In my testing, an SPV-based name lookup using Option A takes around 650 milliseconds (over clearnet). The vast majority of this is latency to the API server (the server I'm testing with is on a low-budget hosting plan). The portion consisting of a block retrieval over P2P takes around 98 milliseconds (although it varies by block size). Option C takes around 4 milliseconds.
The storage overhead of Option C's LevelDB database is around 400 MB right now, although I believe it's feasible to reduce this significantly.

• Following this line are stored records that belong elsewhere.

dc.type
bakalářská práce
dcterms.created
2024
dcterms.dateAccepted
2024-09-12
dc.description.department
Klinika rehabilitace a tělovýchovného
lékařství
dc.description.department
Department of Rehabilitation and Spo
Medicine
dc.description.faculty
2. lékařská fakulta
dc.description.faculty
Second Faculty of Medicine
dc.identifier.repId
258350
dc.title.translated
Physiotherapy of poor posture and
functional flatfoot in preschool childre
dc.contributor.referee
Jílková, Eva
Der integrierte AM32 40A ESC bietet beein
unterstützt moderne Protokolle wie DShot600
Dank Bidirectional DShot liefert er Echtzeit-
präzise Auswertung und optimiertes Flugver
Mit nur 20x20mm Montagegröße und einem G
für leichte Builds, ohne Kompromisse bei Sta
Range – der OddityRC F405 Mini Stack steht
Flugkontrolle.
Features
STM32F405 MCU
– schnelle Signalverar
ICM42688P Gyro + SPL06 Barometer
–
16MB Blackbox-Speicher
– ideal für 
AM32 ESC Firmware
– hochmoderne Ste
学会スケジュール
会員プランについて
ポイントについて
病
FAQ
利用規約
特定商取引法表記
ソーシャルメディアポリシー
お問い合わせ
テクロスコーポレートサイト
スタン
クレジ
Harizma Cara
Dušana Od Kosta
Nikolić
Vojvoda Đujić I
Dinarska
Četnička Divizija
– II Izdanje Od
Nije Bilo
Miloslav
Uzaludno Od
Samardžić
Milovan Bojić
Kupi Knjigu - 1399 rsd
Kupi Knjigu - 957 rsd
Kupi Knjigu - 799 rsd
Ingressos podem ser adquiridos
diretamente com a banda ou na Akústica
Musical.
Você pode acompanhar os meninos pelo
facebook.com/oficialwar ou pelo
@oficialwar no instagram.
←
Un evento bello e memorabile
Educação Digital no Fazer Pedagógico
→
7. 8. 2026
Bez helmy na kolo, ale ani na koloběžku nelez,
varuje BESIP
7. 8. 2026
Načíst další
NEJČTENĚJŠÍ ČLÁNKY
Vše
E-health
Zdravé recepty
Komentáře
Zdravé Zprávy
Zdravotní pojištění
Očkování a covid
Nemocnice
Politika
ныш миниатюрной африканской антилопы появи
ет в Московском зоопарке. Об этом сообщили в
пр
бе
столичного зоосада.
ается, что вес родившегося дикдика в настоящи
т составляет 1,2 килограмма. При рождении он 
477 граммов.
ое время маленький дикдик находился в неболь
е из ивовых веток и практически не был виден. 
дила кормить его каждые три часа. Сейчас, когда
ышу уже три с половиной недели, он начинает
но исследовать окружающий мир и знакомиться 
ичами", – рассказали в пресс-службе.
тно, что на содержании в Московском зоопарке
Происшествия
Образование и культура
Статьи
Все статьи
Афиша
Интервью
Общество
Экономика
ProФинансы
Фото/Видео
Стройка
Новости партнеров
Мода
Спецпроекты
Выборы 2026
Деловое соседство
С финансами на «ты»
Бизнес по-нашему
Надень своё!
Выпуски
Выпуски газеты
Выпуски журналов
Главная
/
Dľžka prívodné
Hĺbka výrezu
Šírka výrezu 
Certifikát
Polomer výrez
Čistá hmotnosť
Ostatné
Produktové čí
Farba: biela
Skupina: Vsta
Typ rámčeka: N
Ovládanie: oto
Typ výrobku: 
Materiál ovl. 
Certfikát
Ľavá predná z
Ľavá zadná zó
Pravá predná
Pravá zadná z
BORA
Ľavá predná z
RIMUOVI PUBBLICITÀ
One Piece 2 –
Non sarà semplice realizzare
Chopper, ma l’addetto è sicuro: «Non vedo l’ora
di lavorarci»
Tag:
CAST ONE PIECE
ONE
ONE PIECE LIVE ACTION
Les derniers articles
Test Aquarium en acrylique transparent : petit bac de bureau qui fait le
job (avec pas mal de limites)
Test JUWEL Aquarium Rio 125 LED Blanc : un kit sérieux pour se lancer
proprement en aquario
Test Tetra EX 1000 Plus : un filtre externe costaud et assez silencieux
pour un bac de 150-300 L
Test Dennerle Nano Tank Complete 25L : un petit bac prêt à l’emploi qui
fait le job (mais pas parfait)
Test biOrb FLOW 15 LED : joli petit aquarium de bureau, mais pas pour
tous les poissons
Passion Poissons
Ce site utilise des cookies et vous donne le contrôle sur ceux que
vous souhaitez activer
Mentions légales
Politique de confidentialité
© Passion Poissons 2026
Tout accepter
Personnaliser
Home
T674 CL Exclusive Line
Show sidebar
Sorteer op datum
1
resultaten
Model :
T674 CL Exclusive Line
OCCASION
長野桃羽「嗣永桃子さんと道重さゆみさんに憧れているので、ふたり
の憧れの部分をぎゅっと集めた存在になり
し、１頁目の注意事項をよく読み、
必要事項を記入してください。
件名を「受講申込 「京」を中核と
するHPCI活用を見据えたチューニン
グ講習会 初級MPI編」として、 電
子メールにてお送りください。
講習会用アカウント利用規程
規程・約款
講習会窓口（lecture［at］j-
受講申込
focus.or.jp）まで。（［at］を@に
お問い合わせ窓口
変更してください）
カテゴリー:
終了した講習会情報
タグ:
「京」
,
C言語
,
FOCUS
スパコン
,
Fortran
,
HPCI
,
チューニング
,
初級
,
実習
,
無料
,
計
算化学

There are a few options I can think of for integrating this with Tor for .onion naming. One would be to modify OnioNS to call the Namecoin SPV client. This would concern me because OnioNS is in C++, which introduces the risk of memory safety vulnerabilities. Another would be to use an intermediate proxy like Yawning's or-ctl-filter. A third option would be to try to get external name resolution implemented in Tor itself, which I believe Jeff Burdges has suggested in the past. If Option A or B is used, any solution would need to pass the stream isolation info to the SPV client.
Integrating this with Tor Browser for TLS certificate validation might involve a Firefox patch. There are tricks that can be done with the CertDB and SiteSecurityService XPCOM interfaces that will do the job without Firefox patches, but XPCOM is being phased out by Mozilla in favor of WebExtensions, and I'm unaware of any equivalent features in WebExtensions. (Also, it's unclear to me whether CertDB and SiteSecurityService would introduce isolation issues -- I can't think of any obvious attacks, but I haven't thought very hard about it.) I'm trying to engage with Mozilla to see if we can work out a WebExtensions feature for this, but nothing conclusive has happened on that front yet.
On the subject of reproducible builds, I've never tried to build Java code in Gitian, so I'm not certain how difficult it's going to be. Since Android uses Java, maybe the Guardian Project devs would have some insight into the best way to do it. One of the Namecoin developers (Joseph Bisch) is really good with reproducible builds (you probably know him since he's the author of the Debian guest support in Gitian), so I'm reasonably confident that a way to do it can be found.
I'd love to hear feedback on all of this.
Cheers, -Jeremy Rand Lead Application Engineer of Namecoin